DATASET EXTRACT Start Marker
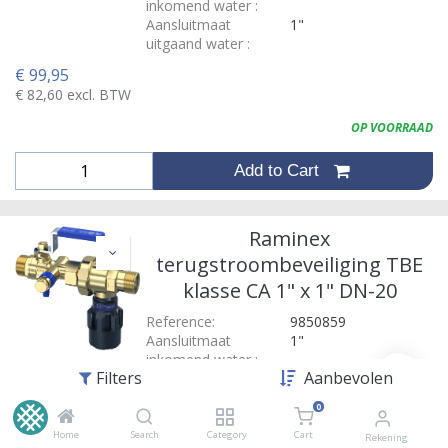
inkomend water
:
Aansluitmaat
1"
uitgaand water
:
€
99,95
€
82,60
excl. BTW
OP VOORRAAD
Add to Cart
Raminex
terugstroombeveiliging TBE
klasse CA 1" x 1" DN-20
Reference:
9850859
Aansluitmaat
1"
inkomend water
:
Filters
Aanbevolen
Aansluitmaat
1"
uitgaand water
:
0
Inclusief
Ja
aftapmogelijkheid
:
Home
Search
Category
Cart
Rekening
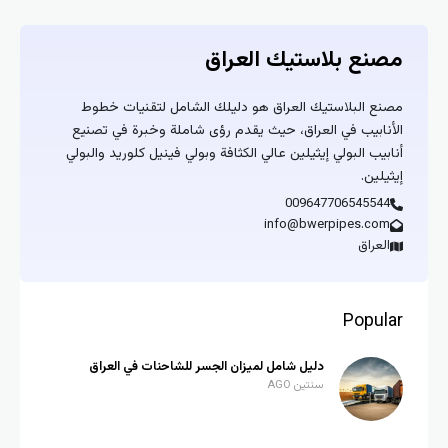
مصنع بلاستيك العراق
مصنع البلاستيك العراق هو دليلك الشامل لتقنيات خطوط
الأنابيب في العراق، حيث يقدم رؤى شاملة وخبرة في تصنيع
أنابيب البولي إيثيلين عالي الكثافة وبولي فينيل كلوريد والبولي
إيثيلين.
009647706545544
info@bwerpipes.com
العراق
Popular
دليل شامل لميزان الجسر للشاحنات في العراق
سنتين AGO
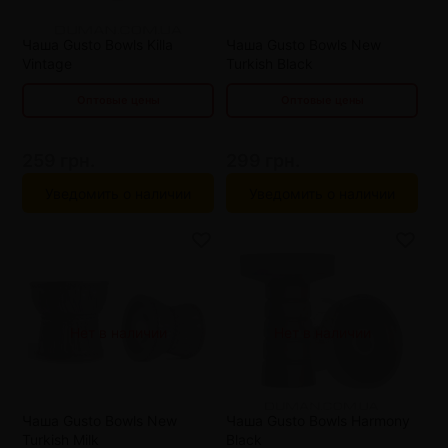
от 9 шт
217 грн.
от 9 шт
260 грн.
от 12 шт
203 грн.
от 12 шт
247 грн.
Чаша Gusto Bowls Killa
Чаша Gusto Bowls New
Vintage
Turkish Black
Оптовые цены
Оптовые цены
259 грн.
299 грн.
Уведомить о наличии
Уведомить о наличии
от 3 шт
245 грн.
от 3 шт
286 грн.
Нет в наличии
Нет в наличии
от 6 шт
231 грн.
от 6 шт
273 грн.
от 9 шт
217 грн.
от 9 шт
260 грн.
от 12 шт
203 грн.
от 12 шт
247 грн.
Чаша Gusto Bowls New
Чаша Gusto Bowls Harmony
Turkish Milk
Black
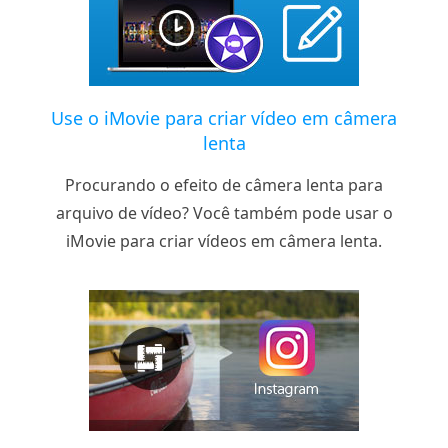
Use o iMovie para criar vídeo em câmera
lenta
Procurando o efeito de câmera lenta para
arquivo de vídeo? Você também pode usar o
iMovie para criar vídeos em câmera lenta.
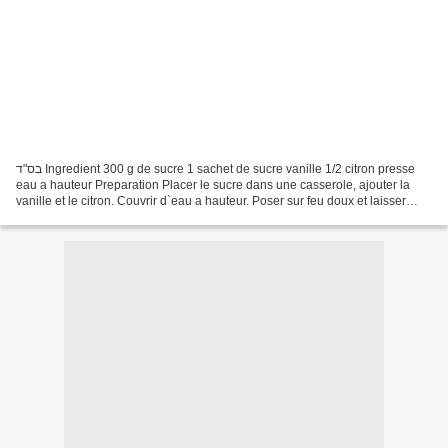
בס"ד Ingredient 300 g de sucre 1 sachet de sucre vanille 1/2 citron presse
eau a hauteur Preparation Placer le sucre dans une casserole, ajouter la
vanille et le citron. Couvrir d`eau a hauteur. Poser sur feu doux et laisser
cuire doucement de 104 a 106...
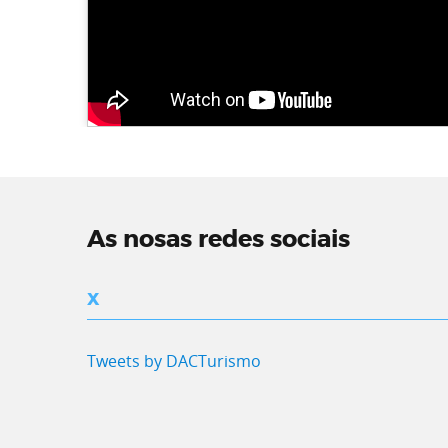
As nosas redes sociais
X
Tweets by DACTurismo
DATASET EXTRACT End Marker
WHAT TO WORK ON: Quote every line of text from the saved entries above word for word, in the same order, and leave out the pictures.

EXERCISE OUTPUT:
inkomend water
:
Aansluitmaat
1"
uitgaand water
:
€
99,95
€
82,60
excl. BTW
OP VOORRAAD
Add to Cart
Raminex
terugstroombeveiliging TBE
klasse CA 1" x 1" DN-20
Reference:
9850859
Aansluitmaat
1"
inkomend water
:
Filters
Aanbevolen
Aansluitmaat
1"
uitgaand water
:
0
Inclusief
Ja
aftapmogelijkheid
:
Home
Search
Category
Cart
Rekening
مصنع بلاستيك العراق
مصنع البلاستيك العراق هو دليلك الشامل لتقنيات خطوط
الأنابيب في العراق، حيث يقدم رؤى شاملة وخبرة في تصنيع
أنابيب البولي إيثيلين عالي الكثافة وبولي فينيل كلوريد والبولي
إيثيلين.
009647706545544
info@bwerpipes.com
العراق
Popular
دليل شامل لميزان الجسر للشاحنات في العراق
سنتين AGO
от 9 шт
217 грн.
от 9 шт
260 грн.
от 12 шт
203 грн.
от 12 шт
247 грн.
Чаша Gusto Bowls Killa
Чаша Gusto Bowls New
Vintage
Turkish Black
Оптовые цены
Оптовые цены
259 грн.
299 грн.
Уведомить о наличии
Уведомить о наличии
от 3 шт
245 грн.
от 3 шт
286 грн.
Нет в наличии
Нет в наличии
от 6 шт
231 грн.
от 6 шт
273 грн.
от 9 шт
217 грн.
от 9 шт
260 грн.
от 12 шт
203 грн.
от 12 шт
247 грн.
Чаша Gusto Bowls New
Чаша Gusto Bowls Harmony
Turkish Milk
Black
Use o iMovie para criar vídeo em câmera
lenta
Procurando o efeito de câmera lenta para
arquivo de vídeo? Você também pode usar o
iMovie para criar vídeos em câmera lenta.
בס"ד Ingredient 300 g de sucre 1 sachet de sucre vanille 1/2 citron presse
eau a hauteur Preparation Placer le sucre dans une casserole, ajouter la
vanille et le citron. Couvrir d`eau a hauteur. Poser sur feu doux et laisser
cuire doucement de 104 a 106...
As nosas redes sociais
X
Tweets by DACTurismo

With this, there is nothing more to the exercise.